### Task brief
Whenever the string "plate" turns up in a line below, that line should be copied.

### Input
──────────────────────────────

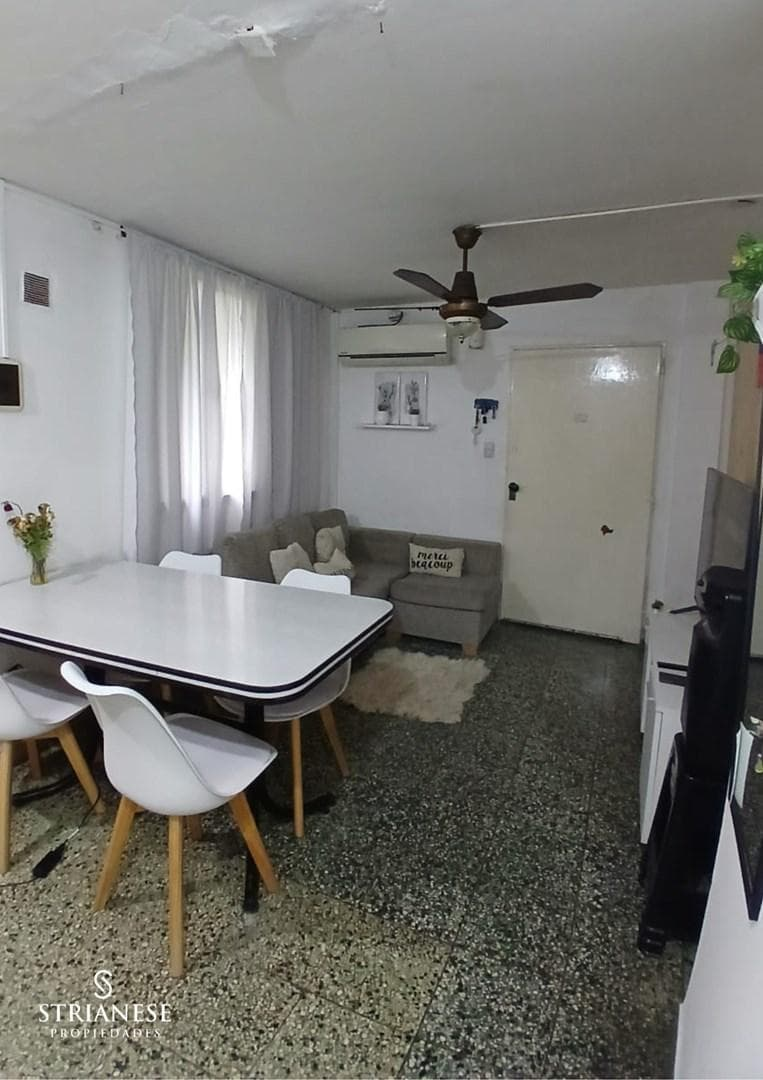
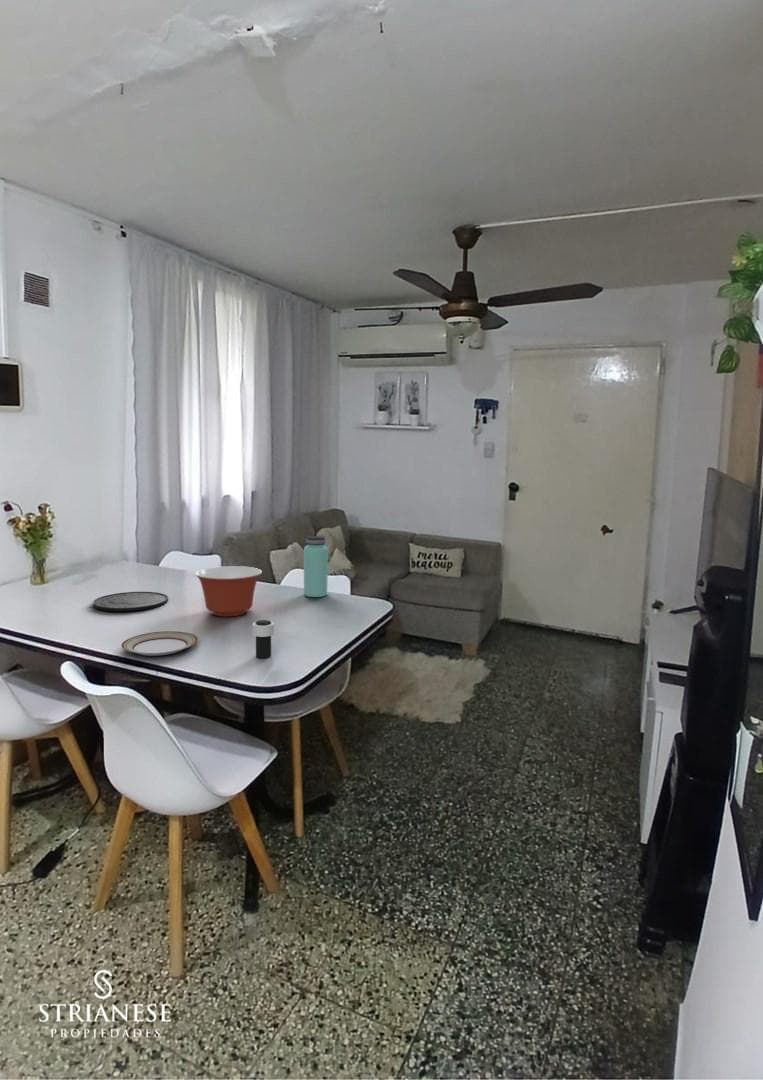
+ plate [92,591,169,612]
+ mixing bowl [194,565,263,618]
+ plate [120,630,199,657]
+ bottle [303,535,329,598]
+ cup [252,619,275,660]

──────────────────────────────

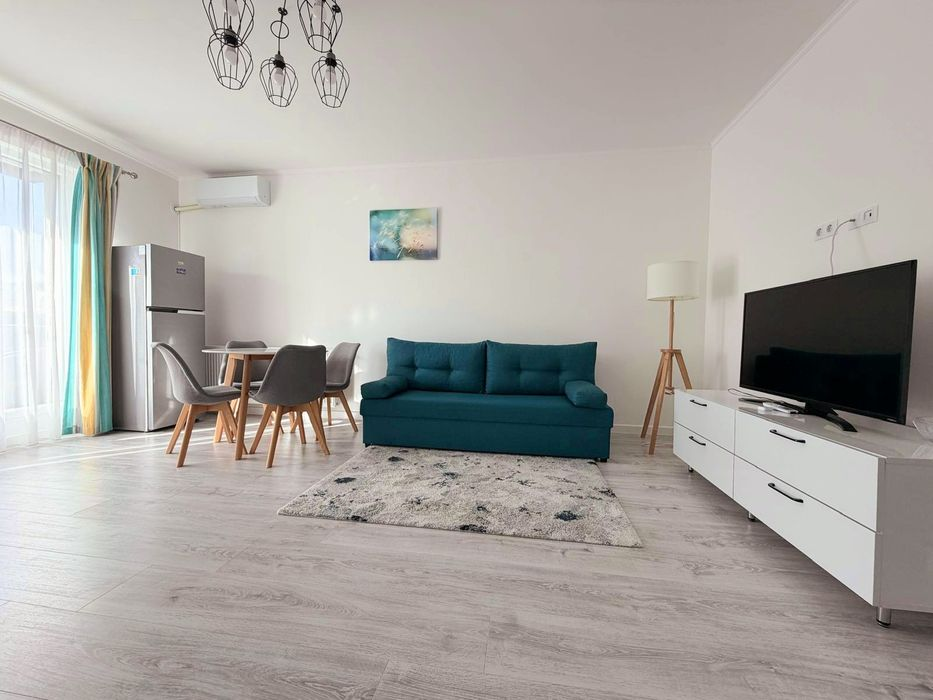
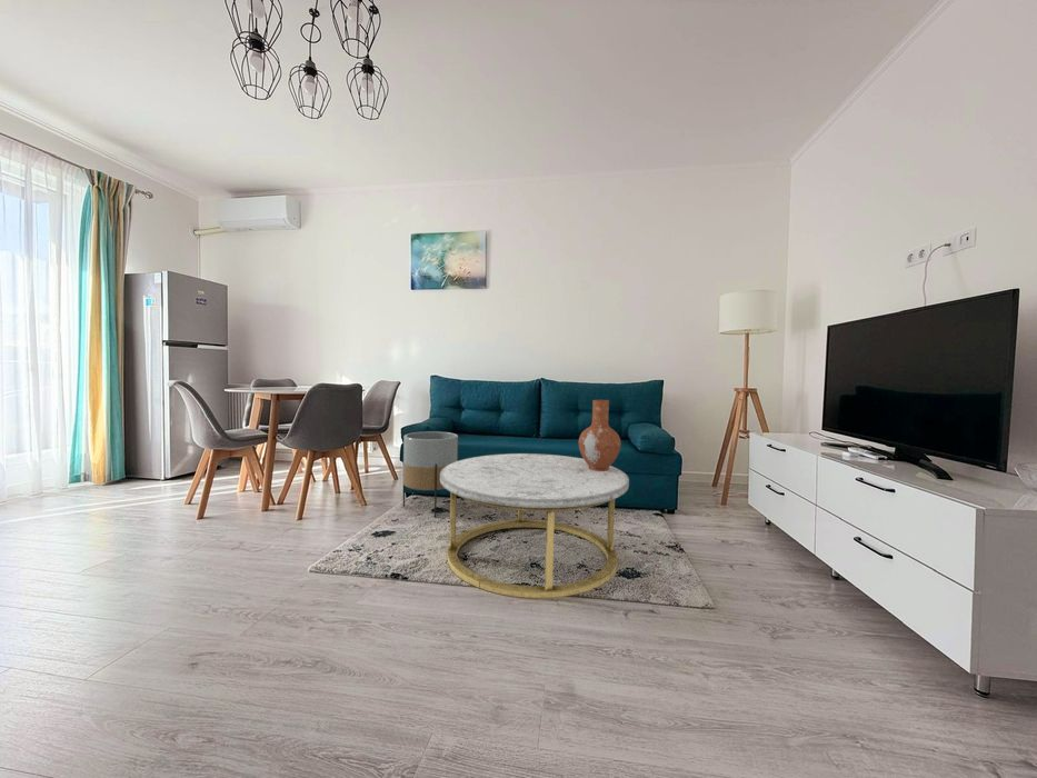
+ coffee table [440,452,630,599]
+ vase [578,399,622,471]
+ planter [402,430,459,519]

──────────────────────────────

### Answer
+ plate [92,591,169,612]
+ plate [120,630,199,657]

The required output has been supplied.